Jejak kaki rusa di dalam hutan adat milik Mukim Blang Birah, Kecamatan Peudada, Kabupaten Bireuen, Provinsi Aceh. Foto direkam pada Rabu (15/11/2023). Foto oleh Zulkarnaini. Indonesia, 2023.

Dailami mengatakan, hutan adat dapat dikelola dengan konsep agroforestri, yakni menanam tanaman bernilai ekonomi sekaligus berfungsi ekologis, seperti jengkol, kemiri, durian, dan alpukat.

Pembina Yayasan Aceh Green Conservation (AGC) Suhaimi Hamid menjelaskan, secara historis masyarakat adat mukim di Aceh memiliki wilayah hutan yang dikuasai. Hal ini diperkuat dengan masih lengkapnya struktur pemerintahan mukim. Di dalam pemerintahan mukim terdapat panglima hutan yang bertugas menjaga hutan dari perambahan atau penyalahgunaan.

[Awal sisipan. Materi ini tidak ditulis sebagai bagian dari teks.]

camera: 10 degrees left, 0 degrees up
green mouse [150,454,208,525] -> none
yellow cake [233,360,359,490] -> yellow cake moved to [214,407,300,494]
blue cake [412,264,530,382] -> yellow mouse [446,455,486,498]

Namun, pada masa rezim Orde Baru, di bawah Presiden Soeharto melalui UU Nomor 5 Tahun 1974 tentang Pokok-pokok Pemerintahan, keberadaan pemerintahan mukim ditiadakan. Meski demikian, masyarakat Aceh tetap mendukung eksistensi mukim.

Pascaperdamaian Aceh, lahirlah UU Nomor 11 Tahun 2006 tentang Pemerintahan Aceh (UUPA) yang di dalamnya kembali mengakui keberadaan pemerintahan mukim. UUPA menumbuhkan harapan kembali bagi mukim untuk menguasai hutan adatnya.

Suhaimi mengatakan, hutan adat banyak yang dirambah atau beralih fungsi menjadi perkebunan, konsesi, dan pembangunan infrastruktur. Akibatnya konflik satwa dan potensi bencana alam meningkat. Karena itu pula AGC mendorong masyarakat adat mukim untuk mengusulkan hutan adat.


Masyarakat hukum adat Mukim Blang Birah, Kecamatan Peudada, Kabupaten Bireuen, Provinsi Aceh, Rabu (15/11/2023), menuju ke kebun yang berbatasan dengan hutan adat. Foto oleh Zulkarnaini. Indonesia, 2023.

”Kita harus memberikan kepercayaan kepada masyarakat adat untuk mengelola hutan dengan kearifan lokal mereka,” kata Suhaimi.

Negara telah mengakui hak masyarakat adat mukim atas hutan. Kini tinggal masyarakat adat mukim yang harus membuktikan di tangan mereka hutan tetap lestari.